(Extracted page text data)
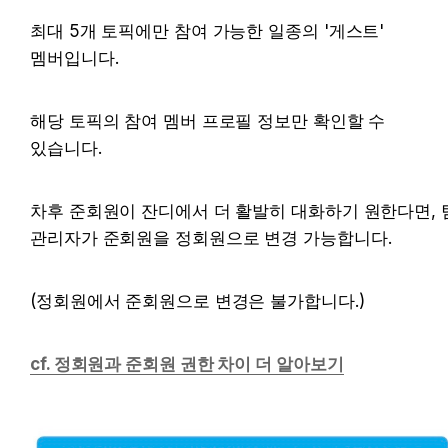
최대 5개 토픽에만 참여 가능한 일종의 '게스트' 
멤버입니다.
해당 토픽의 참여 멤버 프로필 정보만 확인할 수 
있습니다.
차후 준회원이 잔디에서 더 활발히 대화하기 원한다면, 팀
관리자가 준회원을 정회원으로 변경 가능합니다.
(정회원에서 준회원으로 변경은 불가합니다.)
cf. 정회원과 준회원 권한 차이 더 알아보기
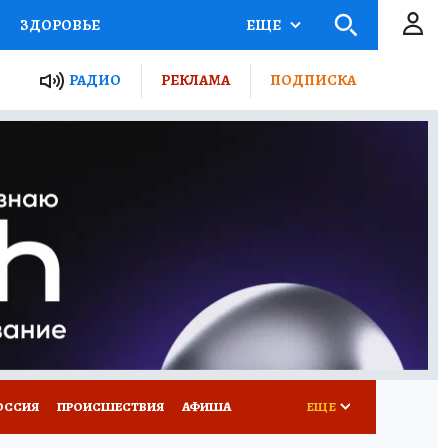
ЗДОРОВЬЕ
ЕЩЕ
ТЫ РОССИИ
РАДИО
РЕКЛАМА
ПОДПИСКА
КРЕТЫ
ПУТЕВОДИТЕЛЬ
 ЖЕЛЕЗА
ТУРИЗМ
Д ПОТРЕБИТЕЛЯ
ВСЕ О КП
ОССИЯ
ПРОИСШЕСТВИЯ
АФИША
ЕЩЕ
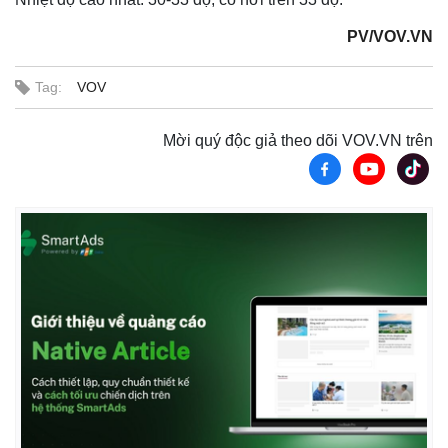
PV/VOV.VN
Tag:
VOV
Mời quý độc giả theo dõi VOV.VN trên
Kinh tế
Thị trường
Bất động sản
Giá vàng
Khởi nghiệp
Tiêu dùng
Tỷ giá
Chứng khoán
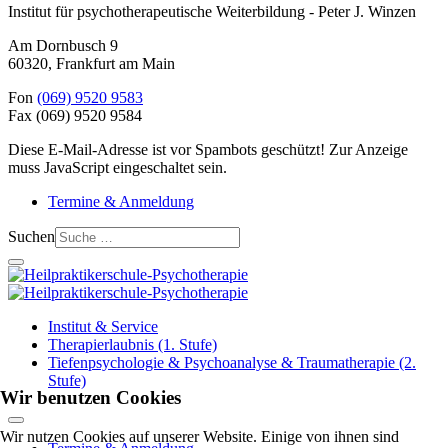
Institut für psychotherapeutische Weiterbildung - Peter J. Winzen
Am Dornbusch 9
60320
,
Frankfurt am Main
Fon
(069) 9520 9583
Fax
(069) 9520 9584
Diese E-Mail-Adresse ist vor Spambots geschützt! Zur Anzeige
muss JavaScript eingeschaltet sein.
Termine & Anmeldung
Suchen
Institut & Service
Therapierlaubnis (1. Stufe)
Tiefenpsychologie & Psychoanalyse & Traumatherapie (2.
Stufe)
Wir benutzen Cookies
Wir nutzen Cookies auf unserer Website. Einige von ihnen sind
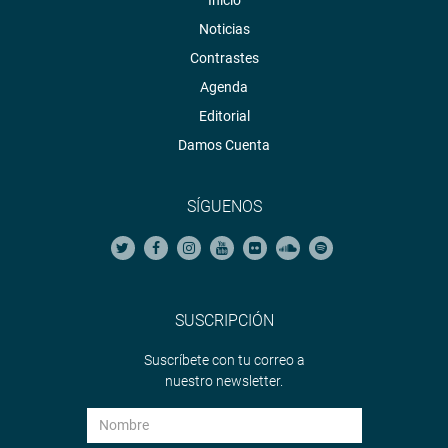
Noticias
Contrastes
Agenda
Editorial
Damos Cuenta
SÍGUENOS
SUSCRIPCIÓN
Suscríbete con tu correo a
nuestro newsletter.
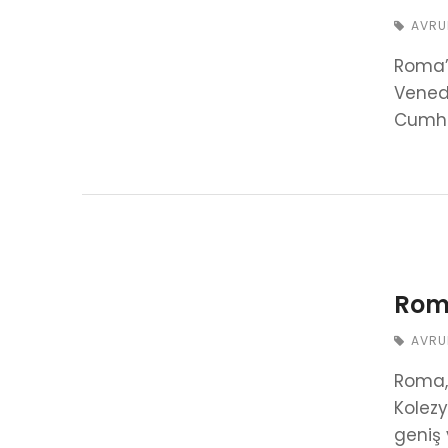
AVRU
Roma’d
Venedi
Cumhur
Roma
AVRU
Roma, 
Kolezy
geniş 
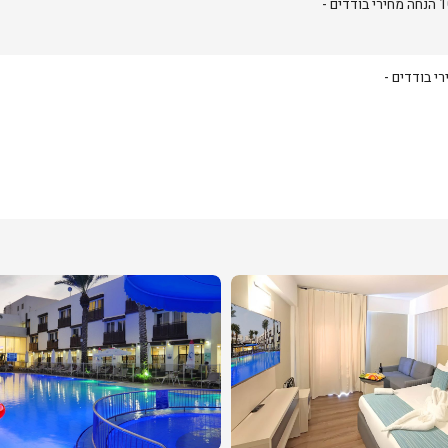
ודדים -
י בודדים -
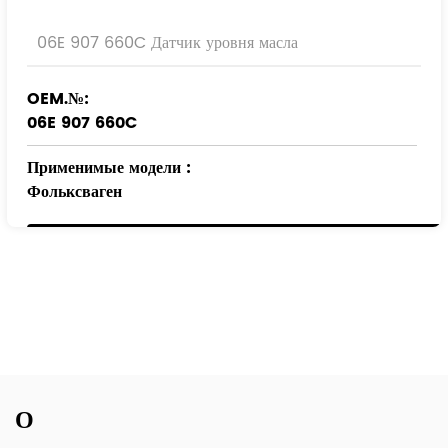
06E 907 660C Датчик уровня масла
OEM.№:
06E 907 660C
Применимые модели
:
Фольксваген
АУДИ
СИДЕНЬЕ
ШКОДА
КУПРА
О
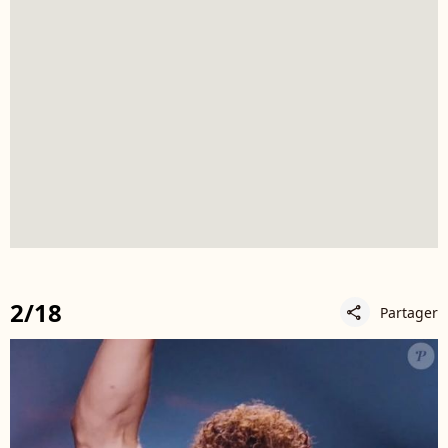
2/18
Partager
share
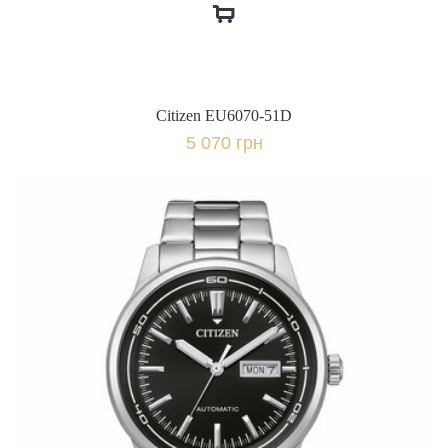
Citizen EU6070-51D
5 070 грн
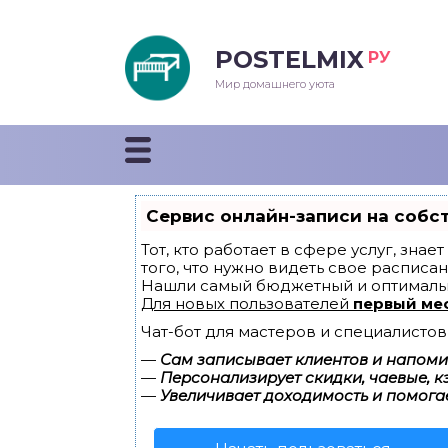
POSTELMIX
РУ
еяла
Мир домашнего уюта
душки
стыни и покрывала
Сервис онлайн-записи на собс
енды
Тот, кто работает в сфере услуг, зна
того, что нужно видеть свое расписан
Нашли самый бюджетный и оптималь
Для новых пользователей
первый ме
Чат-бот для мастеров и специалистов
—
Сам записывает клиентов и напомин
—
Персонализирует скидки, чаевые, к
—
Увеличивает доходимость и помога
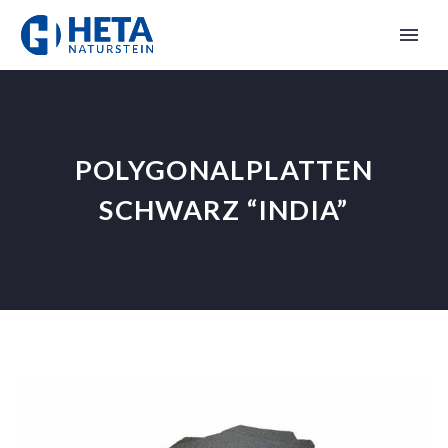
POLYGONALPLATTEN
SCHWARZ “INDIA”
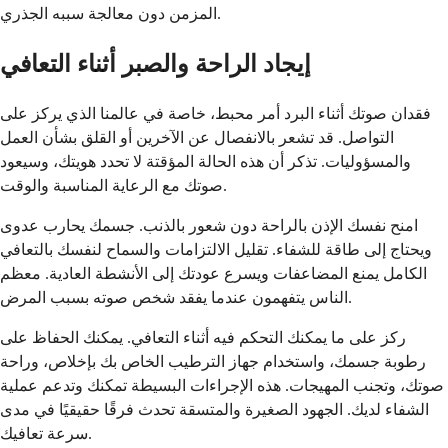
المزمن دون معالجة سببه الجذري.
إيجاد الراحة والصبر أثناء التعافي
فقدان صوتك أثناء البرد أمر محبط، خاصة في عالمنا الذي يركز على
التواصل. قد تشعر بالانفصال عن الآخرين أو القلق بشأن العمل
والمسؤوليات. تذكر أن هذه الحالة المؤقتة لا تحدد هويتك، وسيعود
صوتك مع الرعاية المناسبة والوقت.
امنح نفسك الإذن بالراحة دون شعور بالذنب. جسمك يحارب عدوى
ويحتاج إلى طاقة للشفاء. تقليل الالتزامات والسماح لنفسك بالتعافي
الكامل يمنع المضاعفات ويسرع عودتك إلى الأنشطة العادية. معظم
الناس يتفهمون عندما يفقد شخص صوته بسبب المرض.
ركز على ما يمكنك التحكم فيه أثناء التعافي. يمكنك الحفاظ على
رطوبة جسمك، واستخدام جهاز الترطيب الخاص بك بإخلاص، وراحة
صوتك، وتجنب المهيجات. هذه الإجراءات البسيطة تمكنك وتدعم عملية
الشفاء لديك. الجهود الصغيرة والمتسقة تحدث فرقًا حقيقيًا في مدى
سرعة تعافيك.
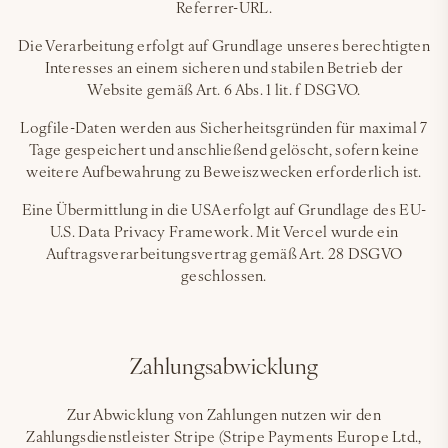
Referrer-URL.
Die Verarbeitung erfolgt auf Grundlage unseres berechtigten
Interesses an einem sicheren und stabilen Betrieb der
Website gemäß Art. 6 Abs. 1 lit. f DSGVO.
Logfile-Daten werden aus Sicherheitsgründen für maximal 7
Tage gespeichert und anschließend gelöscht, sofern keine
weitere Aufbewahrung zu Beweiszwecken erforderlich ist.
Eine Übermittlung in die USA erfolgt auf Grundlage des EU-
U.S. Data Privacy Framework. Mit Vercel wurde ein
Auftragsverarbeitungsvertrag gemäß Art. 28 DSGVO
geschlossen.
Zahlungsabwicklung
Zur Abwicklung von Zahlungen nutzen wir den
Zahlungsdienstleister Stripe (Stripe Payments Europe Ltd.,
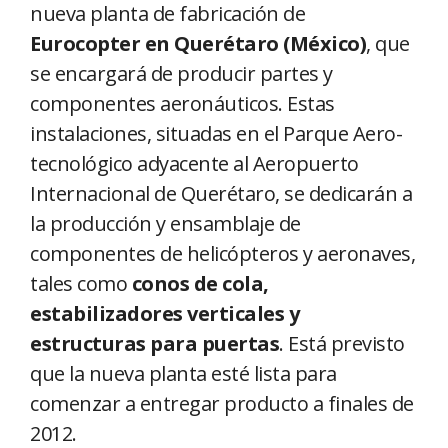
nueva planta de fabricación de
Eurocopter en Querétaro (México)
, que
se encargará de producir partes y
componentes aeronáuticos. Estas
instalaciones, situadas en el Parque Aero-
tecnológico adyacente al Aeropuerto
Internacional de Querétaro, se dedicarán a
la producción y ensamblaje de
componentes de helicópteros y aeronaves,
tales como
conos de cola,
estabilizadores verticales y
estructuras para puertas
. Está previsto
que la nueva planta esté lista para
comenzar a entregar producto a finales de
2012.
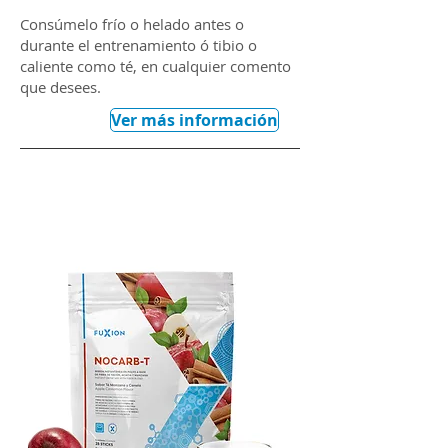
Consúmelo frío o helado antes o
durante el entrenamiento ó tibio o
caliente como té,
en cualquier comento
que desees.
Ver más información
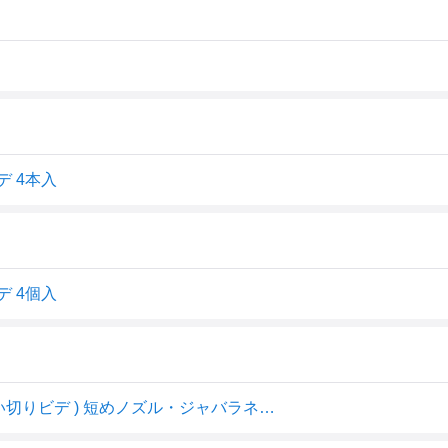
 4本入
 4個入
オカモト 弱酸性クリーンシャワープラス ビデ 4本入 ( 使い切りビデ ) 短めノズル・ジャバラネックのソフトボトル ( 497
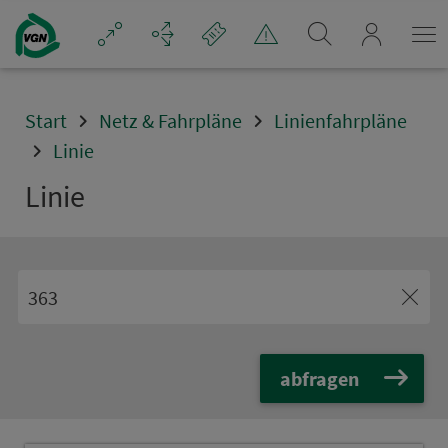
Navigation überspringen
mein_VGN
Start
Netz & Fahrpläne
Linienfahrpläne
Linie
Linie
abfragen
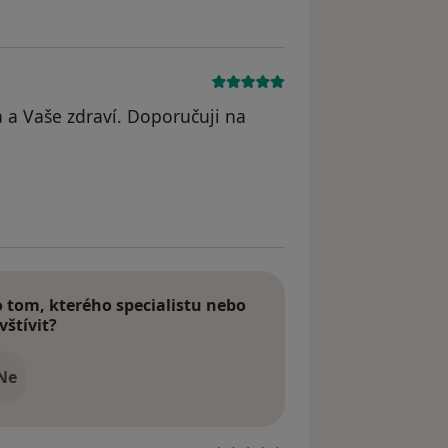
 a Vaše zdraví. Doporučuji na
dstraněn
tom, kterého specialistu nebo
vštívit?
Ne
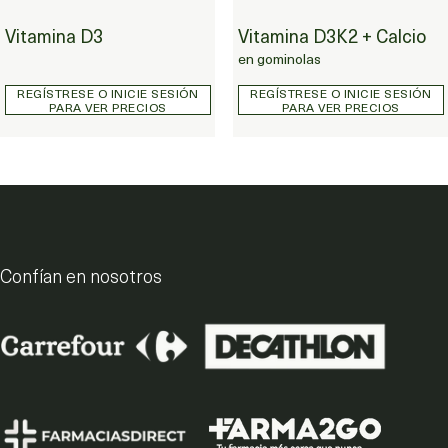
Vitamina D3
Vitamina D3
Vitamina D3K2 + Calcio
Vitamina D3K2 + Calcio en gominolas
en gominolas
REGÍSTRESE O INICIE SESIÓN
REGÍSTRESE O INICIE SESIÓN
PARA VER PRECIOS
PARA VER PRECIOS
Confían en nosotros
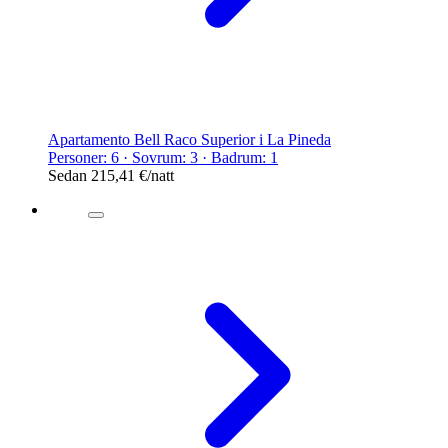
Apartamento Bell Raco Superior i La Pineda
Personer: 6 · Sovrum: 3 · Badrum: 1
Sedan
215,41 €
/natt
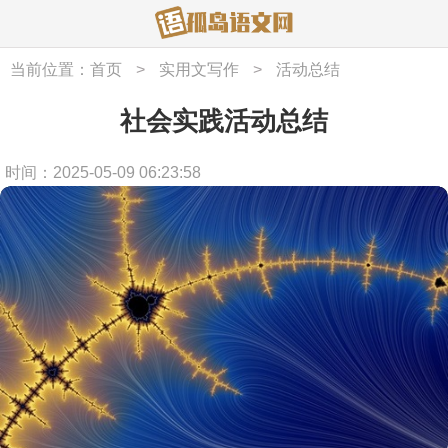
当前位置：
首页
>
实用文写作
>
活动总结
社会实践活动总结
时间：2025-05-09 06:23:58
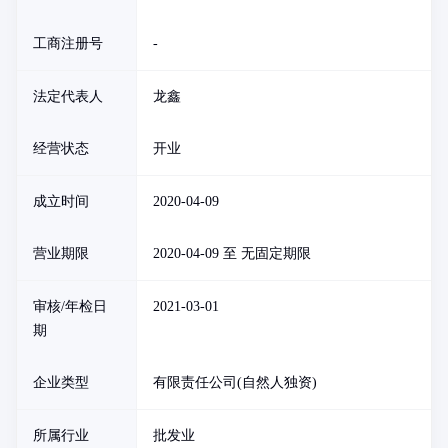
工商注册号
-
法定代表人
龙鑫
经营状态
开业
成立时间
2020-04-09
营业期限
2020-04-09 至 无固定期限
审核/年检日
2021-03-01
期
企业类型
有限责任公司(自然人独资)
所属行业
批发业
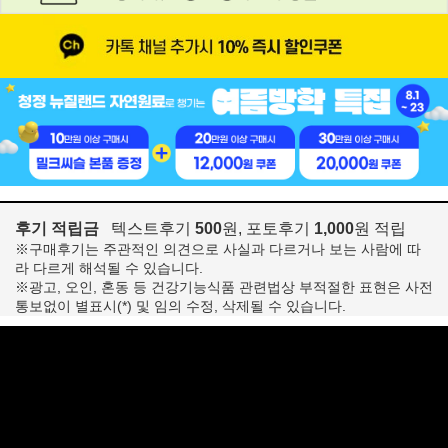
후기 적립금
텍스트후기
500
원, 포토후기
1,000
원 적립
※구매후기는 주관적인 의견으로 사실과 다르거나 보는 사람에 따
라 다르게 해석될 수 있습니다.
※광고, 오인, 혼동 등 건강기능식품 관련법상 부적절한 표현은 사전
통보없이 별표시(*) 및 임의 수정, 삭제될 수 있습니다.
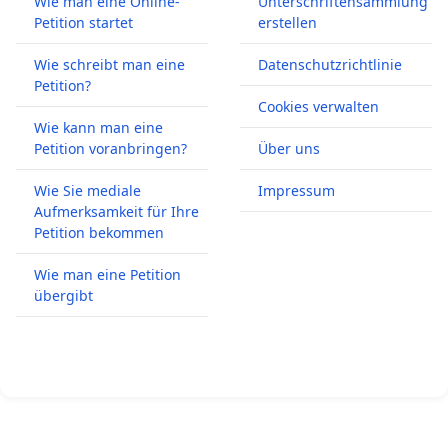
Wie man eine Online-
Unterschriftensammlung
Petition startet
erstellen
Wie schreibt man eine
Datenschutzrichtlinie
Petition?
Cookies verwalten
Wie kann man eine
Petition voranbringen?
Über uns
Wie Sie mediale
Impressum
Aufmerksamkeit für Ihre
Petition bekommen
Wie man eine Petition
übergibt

#### Task instructions
Your reply should consist only of the lines running from the line with "que desees." to the end of the entries, both included, copied exactly and without any pictures.

#### Output
que desees.
Ver más información
 4本入
 4個入
オカモト 弱酸性クリーンシャワープラス ビデ 4本入 ( 使い切りビデ ) 短めノズル・ジャバラネックのソフトボトル ( 497
Navigation überspringen
mein_VGN
Start
Netz & Fahrpläne
Linienfahrpläne
Linie
Linie
abfragen
 a Vaše zdraví. Doporučuji na
dstraněn
tom, kterého specialistu nebo
vštívit?
Ne
Vitamina D3
Vitamina D3
Vitamina D3K2 + Calcio
Vitamina D3K2 + Calcio en gominolas
en gominolas
REGÍSTRESE O INICIE SESIÓN
REGÍSTRESE O INICIE SESIÓN
PARA VER PRECIOS
PARA VER PRECIOS
Confían en nosotros
Apartamento Bell Raco Superior i La Pineda
Personer: 6 · Sovrum: 3 · Badrum: 1
Sedan
215,41 €
/natt
当前位置：
首页
>
实用文写作
>
活动总结
社会实践活动总结
时间：2025-05-09 06:23:58
工商注册号
-
法定代表人
龙鑫
经营状态
开业
成立时间
2020-04-09
营业期限
2020-04-09 至 无固定期限
审核/年检日
2021-03-01
期
企业类型
有限责任公司(自然人独资)
所属行业
批发业
후기 적립금
텍스트후기
500
원, 포토후기
1,000
원 적립
※구매후기는 주관적인 의견으로 사실과 다르거나 보는 사람에 따
라 다르게 해석될 수 있습니다.
※광고, 오인, 혼동 등 건강기능식품 관련법상 부적절한 표현은 사전
통보없이 별표시(*) 및 임의 수정, 삭제될 수 있습니다.
Wie man eine Online-
Unterschriftensammlung
Petition startet
erstellen
Wie schreibt man eine
Datenschutzrichtlinie
Petition?
Cookies verwalten
Wie kann man eine
Petition voranbringen?
Über uns
Wie Sie mediale
Impressum
Aufmerksamkeit für Ihre
Petition bekommen
Wie man eine Petition
übergibt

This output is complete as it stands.